_Records held in a dataset_
□ □ □ □ □ □ □
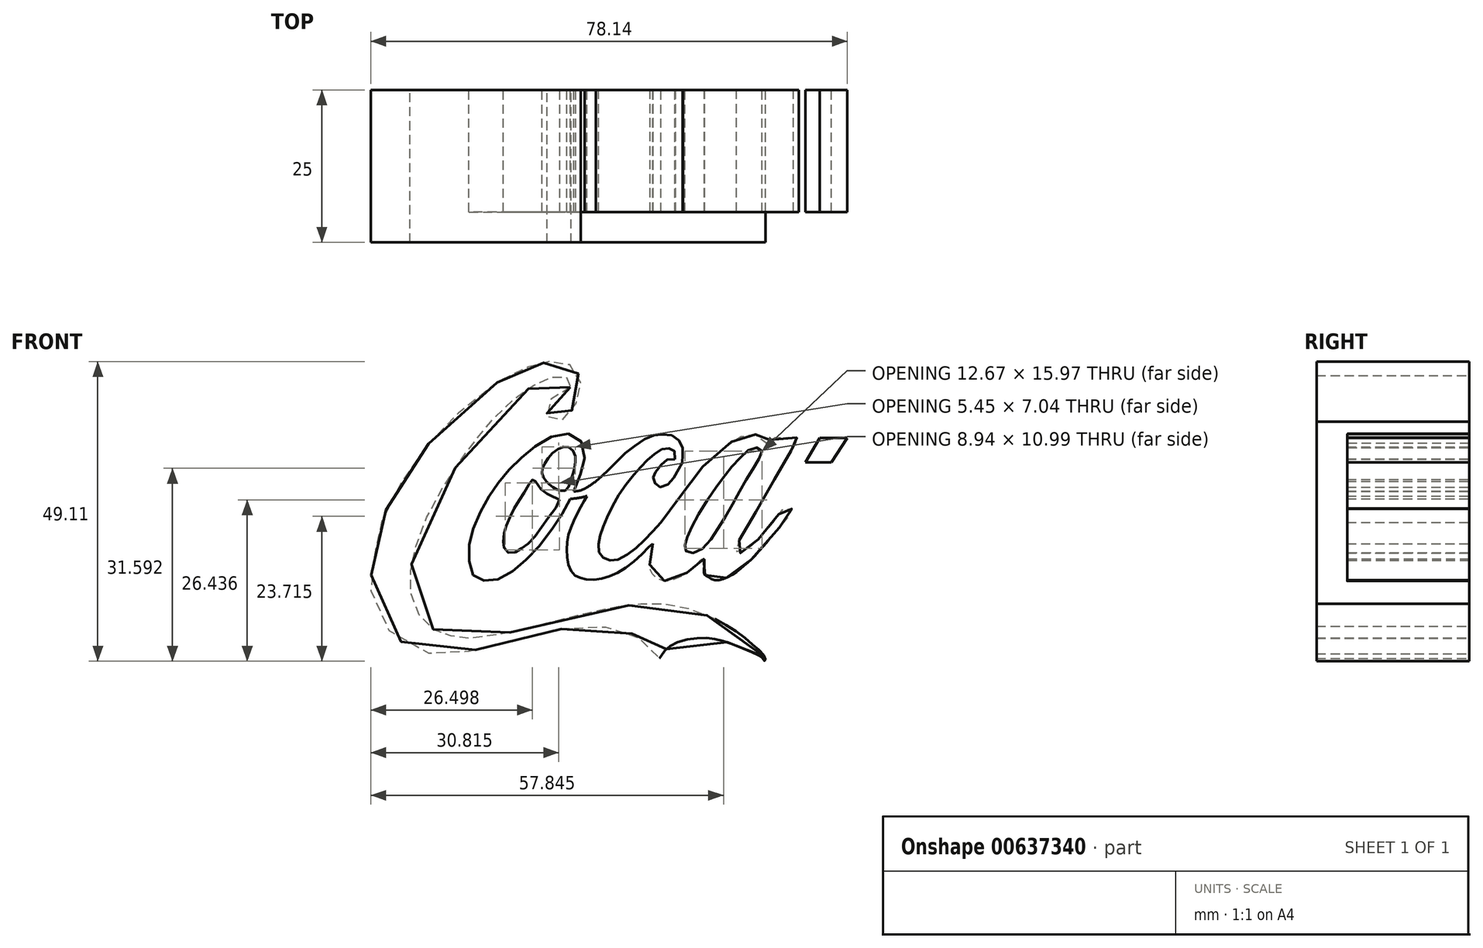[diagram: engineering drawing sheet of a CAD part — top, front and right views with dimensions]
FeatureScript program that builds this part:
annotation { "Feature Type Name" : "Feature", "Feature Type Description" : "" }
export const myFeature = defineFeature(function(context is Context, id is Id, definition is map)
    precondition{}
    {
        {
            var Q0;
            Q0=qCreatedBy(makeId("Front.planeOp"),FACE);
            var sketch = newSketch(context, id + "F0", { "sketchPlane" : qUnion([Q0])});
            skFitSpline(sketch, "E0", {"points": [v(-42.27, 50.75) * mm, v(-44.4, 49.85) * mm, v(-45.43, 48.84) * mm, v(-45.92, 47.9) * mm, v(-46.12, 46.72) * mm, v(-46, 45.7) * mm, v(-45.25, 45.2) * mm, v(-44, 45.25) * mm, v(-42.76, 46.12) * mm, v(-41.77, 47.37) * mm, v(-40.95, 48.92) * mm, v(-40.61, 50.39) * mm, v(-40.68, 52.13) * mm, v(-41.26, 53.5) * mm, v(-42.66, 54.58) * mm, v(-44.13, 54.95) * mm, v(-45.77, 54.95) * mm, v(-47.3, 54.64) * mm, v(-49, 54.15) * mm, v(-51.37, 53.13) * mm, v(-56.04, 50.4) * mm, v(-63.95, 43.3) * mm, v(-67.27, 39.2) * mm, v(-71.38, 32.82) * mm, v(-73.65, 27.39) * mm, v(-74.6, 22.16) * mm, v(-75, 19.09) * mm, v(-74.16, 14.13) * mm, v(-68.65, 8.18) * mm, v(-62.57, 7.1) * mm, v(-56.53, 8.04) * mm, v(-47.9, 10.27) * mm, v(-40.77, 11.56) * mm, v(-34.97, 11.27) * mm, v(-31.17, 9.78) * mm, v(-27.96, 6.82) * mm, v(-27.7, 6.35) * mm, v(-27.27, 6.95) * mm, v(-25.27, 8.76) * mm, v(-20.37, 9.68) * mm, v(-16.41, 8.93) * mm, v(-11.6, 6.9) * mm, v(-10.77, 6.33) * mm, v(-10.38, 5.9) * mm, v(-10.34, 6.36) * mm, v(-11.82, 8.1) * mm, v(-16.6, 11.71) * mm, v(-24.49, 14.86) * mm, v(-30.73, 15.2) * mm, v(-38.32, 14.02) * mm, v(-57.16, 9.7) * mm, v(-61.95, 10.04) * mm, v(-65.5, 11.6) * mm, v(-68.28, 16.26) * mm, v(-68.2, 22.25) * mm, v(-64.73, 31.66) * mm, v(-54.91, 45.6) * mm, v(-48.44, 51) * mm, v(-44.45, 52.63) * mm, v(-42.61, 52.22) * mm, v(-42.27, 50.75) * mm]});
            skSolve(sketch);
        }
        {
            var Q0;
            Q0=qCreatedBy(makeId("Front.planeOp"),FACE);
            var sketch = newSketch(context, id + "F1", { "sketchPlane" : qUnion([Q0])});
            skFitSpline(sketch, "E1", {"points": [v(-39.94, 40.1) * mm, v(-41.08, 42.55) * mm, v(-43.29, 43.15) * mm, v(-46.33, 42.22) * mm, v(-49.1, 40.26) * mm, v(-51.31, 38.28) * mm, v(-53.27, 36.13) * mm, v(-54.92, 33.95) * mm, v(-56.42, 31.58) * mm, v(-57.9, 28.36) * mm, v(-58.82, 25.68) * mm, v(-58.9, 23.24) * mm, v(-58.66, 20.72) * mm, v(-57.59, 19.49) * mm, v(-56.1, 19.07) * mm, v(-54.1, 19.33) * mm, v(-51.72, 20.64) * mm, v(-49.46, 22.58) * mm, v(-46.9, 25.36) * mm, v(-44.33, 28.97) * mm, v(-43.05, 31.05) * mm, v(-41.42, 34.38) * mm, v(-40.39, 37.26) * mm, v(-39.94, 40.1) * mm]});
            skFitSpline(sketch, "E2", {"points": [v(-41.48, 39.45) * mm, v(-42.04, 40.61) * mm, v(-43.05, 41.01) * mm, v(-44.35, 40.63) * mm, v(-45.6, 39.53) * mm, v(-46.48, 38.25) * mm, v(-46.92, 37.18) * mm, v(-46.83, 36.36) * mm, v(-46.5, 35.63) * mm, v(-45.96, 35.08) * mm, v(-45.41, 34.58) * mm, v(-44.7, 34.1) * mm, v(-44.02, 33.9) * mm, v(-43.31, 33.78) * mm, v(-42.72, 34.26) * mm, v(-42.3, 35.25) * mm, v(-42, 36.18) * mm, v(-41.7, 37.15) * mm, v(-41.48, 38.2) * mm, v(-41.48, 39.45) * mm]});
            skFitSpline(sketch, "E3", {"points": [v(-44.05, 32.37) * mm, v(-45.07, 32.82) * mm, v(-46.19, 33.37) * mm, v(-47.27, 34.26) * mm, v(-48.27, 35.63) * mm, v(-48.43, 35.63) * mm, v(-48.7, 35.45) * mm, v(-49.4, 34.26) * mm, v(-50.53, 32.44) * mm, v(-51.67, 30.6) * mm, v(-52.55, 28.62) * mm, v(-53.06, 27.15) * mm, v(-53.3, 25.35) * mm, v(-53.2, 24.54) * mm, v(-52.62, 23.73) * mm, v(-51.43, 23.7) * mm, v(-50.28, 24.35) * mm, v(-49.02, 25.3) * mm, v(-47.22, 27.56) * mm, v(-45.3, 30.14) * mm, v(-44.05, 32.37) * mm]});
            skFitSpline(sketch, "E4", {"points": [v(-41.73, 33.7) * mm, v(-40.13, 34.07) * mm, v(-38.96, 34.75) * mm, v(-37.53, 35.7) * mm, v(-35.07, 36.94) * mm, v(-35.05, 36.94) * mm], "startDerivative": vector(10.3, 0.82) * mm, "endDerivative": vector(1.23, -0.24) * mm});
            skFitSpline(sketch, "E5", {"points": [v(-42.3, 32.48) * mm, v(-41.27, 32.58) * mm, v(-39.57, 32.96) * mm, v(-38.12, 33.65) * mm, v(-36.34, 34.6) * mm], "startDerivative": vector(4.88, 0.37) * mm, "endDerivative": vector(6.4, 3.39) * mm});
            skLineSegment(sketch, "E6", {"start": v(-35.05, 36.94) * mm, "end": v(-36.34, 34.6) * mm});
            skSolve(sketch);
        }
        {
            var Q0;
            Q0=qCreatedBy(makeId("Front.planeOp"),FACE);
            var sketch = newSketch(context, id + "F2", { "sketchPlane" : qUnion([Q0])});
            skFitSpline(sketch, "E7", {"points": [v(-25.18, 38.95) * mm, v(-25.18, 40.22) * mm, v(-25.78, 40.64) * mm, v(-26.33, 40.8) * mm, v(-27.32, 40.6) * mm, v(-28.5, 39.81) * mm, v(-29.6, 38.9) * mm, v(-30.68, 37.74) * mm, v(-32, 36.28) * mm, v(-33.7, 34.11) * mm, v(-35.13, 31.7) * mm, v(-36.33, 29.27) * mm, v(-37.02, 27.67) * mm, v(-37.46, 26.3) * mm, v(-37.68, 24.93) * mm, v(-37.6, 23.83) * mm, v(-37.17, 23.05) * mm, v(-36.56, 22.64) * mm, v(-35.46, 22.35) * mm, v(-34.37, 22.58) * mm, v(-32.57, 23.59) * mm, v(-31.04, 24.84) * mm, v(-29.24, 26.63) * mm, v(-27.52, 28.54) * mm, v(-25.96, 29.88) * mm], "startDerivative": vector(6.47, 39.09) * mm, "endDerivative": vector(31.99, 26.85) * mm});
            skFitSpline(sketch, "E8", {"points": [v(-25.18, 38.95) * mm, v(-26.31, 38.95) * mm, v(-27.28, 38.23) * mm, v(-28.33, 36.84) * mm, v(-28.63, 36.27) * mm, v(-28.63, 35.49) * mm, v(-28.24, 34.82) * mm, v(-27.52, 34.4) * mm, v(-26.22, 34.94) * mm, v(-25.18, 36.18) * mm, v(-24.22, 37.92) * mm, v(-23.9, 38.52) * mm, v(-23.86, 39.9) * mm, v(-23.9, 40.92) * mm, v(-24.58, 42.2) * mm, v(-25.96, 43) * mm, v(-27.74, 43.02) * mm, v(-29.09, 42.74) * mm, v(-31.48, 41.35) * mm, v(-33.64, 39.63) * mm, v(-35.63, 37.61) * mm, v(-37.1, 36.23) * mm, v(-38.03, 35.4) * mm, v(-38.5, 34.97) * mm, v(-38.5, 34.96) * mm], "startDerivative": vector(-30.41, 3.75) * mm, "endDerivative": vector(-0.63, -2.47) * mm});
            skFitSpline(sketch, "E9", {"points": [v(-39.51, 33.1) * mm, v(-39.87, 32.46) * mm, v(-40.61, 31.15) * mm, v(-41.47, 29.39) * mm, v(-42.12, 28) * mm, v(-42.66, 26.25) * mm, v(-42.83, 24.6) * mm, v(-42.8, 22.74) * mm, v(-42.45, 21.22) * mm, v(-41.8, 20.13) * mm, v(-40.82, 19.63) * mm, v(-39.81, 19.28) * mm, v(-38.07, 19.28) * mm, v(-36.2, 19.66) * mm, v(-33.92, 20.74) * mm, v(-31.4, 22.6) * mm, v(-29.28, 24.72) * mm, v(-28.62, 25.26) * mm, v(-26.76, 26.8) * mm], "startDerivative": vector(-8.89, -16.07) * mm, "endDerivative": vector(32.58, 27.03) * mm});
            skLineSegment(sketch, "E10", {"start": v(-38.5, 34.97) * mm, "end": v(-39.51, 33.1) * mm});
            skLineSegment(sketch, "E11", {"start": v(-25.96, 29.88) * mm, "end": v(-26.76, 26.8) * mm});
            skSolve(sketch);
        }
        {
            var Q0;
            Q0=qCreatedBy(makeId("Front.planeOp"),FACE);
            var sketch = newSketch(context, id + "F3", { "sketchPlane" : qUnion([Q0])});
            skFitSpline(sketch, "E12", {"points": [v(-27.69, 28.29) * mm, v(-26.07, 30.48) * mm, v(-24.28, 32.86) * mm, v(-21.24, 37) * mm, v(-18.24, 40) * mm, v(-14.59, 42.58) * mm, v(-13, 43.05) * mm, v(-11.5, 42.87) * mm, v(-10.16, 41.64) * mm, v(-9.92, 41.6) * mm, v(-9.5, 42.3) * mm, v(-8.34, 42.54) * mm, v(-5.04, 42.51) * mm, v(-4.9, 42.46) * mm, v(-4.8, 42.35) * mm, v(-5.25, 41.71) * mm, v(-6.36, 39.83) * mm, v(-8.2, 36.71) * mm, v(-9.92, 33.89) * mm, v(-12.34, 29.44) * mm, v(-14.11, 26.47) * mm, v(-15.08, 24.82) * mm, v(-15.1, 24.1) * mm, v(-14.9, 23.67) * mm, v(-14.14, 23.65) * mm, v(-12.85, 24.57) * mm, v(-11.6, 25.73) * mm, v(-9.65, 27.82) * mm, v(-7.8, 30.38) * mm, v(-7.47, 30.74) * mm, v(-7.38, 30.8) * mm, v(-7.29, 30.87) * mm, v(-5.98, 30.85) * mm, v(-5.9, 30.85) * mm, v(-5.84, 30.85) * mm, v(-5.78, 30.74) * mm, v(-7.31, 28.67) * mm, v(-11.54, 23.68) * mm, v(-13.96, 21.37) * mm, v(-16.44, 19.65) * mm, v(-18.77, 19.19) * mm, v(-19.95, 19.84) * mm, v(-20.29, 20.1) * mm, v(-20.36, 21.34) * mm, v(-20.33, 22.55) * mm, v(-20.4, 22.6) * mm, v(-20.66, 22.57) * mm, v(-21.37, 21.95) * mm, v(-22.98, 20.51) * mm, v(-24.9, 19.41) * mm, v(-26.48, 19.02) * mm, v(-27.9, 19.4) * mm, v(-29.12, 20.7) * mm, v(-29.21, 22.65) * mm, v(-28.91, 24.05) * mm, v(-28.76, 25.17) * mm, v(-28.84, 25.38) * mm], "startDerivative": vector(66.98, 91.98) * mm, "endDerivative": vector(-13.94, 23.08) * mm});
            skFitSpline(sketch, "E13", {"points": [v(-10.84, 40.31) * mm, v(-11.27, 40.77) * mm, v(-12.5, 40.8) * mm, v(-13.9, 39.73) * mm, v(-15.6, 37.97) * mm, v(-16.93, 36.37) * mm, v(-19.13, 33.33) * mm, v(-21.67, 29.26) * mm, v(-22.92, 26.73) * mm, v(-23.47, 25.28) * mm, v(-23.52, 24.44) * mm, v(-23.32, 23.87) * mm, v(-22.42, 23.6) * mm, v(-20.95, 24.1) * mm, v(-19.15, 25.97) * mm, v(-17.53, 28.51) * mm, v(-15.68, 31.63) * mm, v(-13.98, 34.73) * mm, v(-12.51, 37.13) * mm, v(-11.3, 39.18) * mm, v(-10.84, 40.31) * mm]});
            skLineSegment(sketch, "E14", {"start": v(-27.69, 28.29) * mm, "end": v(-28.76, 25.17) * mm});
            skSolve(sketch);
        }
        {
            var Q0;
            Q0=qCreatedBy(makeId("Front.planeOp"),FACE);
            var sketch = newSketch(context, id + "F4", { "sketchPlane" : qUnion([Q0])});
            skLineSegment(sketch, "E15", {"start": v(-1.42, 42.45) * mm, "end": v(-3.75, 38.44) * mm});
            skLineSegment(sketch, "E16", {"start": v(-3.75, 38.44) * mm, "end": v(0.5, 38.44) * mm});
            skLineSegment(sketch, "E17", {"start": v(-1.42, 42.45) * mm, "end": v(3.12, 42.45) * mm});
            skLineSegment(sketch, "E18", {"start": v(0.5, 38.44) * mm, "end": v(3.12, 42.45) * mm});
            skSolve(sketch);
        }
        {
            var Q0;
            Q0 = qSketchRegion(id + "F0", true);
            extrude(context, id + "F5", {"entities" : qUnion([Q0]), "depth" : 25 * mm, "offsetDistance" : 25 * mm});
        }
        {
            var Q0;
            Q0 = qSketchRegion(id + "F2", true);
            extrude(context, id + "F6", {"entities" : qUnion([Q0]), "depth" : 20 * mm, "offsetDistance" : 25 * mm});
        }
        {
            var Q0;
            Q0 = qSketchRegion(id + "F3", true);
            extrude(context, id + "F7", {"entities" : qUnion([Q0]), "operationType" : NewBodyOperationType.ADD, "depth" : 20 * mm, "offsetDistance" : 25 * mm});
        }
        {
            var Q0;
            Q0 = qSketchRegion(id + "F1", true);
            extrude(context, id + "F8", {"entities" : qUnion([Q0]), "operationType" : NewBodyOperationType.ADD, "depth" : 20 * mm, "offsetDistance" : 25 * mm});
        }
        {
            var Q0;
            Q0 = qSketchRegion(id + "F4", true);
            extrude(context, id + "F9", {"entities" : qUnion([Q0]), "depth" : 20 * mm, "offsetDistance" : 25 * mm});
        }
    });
□ □ □ □ □ □ □
_Your objective_
Locate each line in the entries above that contains the string "qSketchRegion" and copy it out. Matching is case-sensitive.

_Task answer_
            Q0 = qSketchRegion(id + "F0", true);
            Q0 = qSketchRegion(id + "F2", true);
            Q0 = qSketchRegion(id + "F3", true);
            Q0 = qSketchRegion(id + "F1", true);
            Q0 = qSketchRegion(id + "F4", true);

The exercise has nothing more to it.